## PROBLEM STATEMENT
A word-for-word copy of the line containing "Независимая оценка качества (НОК)" and every following line to the end of the data below is all the answer should hold.

## GIVEN INFORMATION
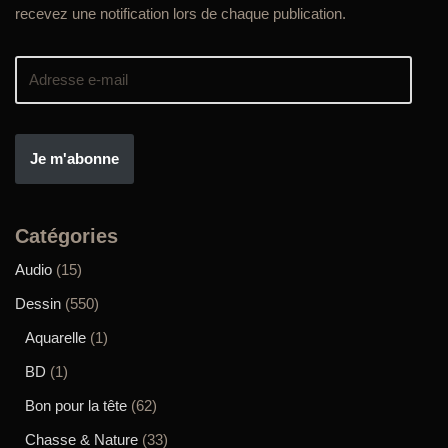
recevez une notification lors de chaque publication.
Je m'abonne
Catégories
Audio
(15)
Dessin
(550)
Aquarelle
(1)
BD
(1)
Bon pour la tête
(62)
Chasse & Nature
(33)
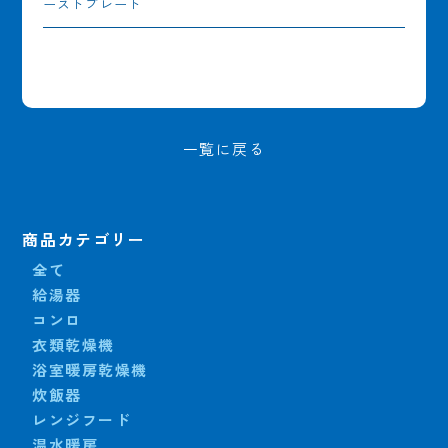
ーストプレート
一覧に戻る
商品カテゴリー
全て
給湯器
コンロ
衣類乾燥機
浴室暖房乾燥機
炊飯器
レンジフード
温水暖房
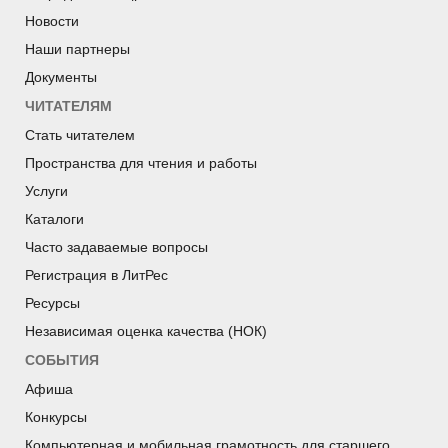
Новости
Наши партнеры
Документы
ЧИТАТЕЛЯМ
Стать читателем
Пространства для чтения и работы
Услуги
Каталоги
Часто задаваемые вопросы
Регистрация в ЛитРес
Ресурсы
Независимая оценка качества (НОК)
СОБЫТИЯ
Афиша
Конкурсы
Компьютерная и мобильная грамотность для старшего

## SOLUTION TO THE EXERCISE
Независимая оценка качества (НОК)
СОБЫТИЯ
Афиша
Конкурсы
Компьютерная и мобильная грамотность для старшего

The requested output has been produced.